There won’t be any anniversary celebrations, nostalgic trips down memory lane, or jokes about “that time we got dressed up and threw a really awesome, really expensive party!” like the past few years. Instead I spent the day tying up loose ends (updating insurance policies, splitting joint accounts, boxing up little mementos from the “Sarah and Brian” era) and signing a new lease for a new apartment, one that’s just mine.
It’s easy to see now that we were both too busy growing up to realize we were growing apart. Slowly, starting whoever-knows-how-long-ago, we stopped being lovers and started being people who just loved each other. That might sound stupid, but it’s the best way to explain it. It was so gradual neither of us saw it happening, and by the time we realized how far we’d drifted from each other we were (figuratively and literally) hundreds of miles away. It was somehow an equally anti-climactic and tragic ending.

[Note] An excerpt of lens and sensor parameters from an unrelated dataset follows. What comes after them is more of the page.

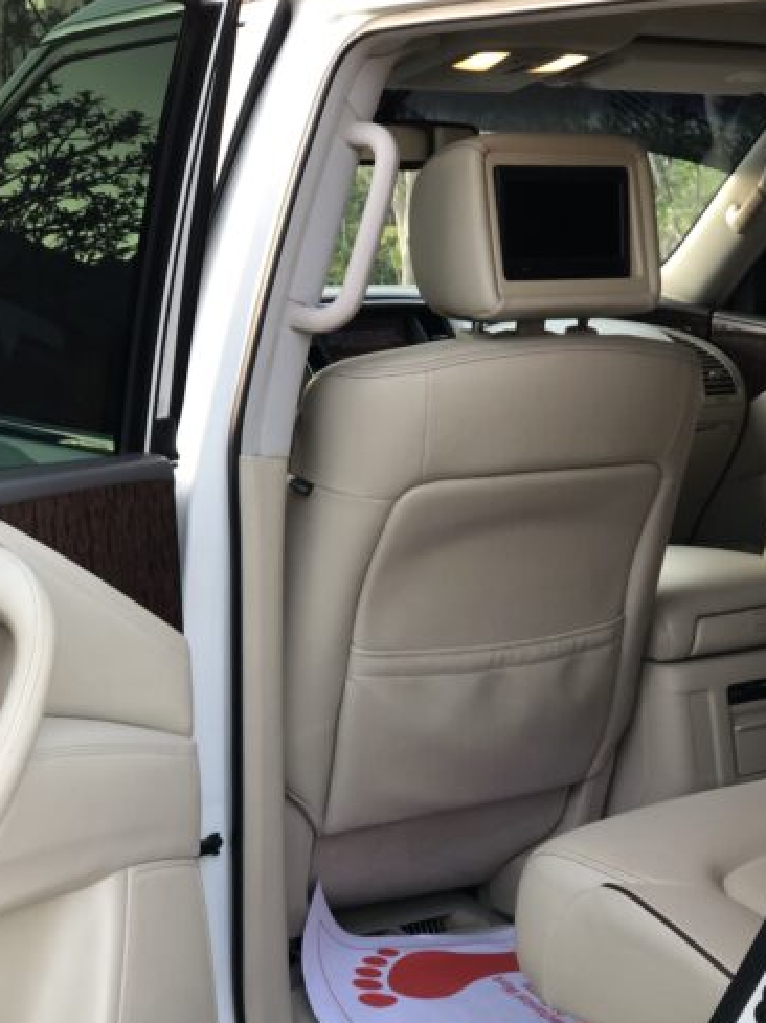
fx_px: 2068
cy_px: 561
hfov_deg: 21.0
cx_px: 408
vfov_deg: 27.8
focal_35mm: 70
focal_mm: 6.6
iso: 32
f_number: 2.8
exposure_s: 1/30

Even though we mutually and amicably decided to end our marriage, it’s still been a roller coaster of emotions, even for someone who’s alarmingly vacant in the feelings department. Loss, anger, betrayal, inconvenience, relief… all have come and gone in various forms and in a wide range of severity. But the hardest part has been finding a balance between appreciating the 10 years of memories and wanting to erase everything and start over. I suspect I’ll battle with that for a long time, and that a lot of things will forever remain bittersweet.

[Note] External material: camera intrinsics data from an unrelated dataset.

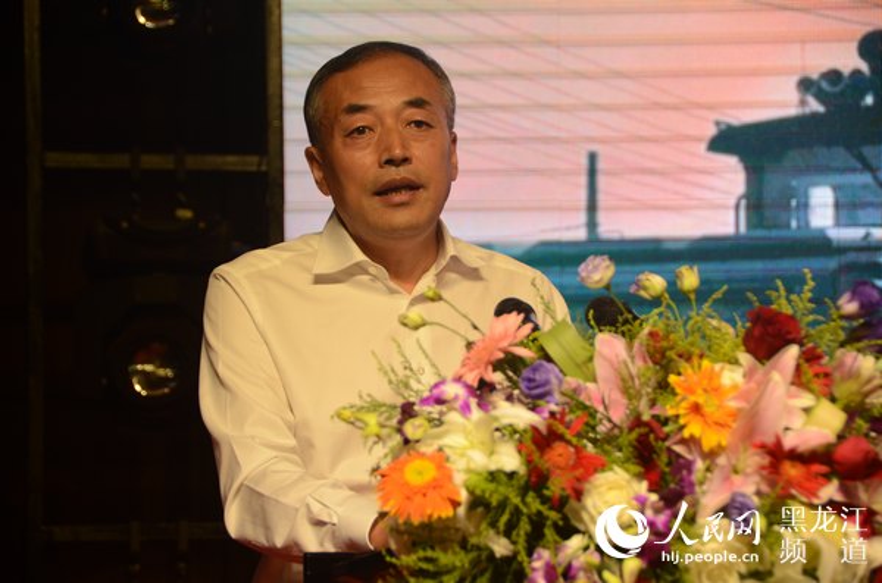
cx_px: 441
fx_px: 3483
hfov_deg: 14.4
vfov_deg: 9.6
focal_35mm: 142
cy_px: 292
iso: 1000
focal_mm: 95
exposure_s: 1/200
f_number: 5.3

The move to Oregon afforded a clean break and a fresh start, and for that I’m really grateful. Going through a breakup without bumping into mutual friends, having to avoid old haunts, or worrying what’s spreading through the gossip mill makes this process infinitely easier. Most people here don’t know this past chapter from my story, and they don’t have to if I don’t want them to.
It’s been six months since Brian left. I’m very clearly still working through some things, including learning how to live a life that’s solely mine.
I’m really excited to see what that turns out to be.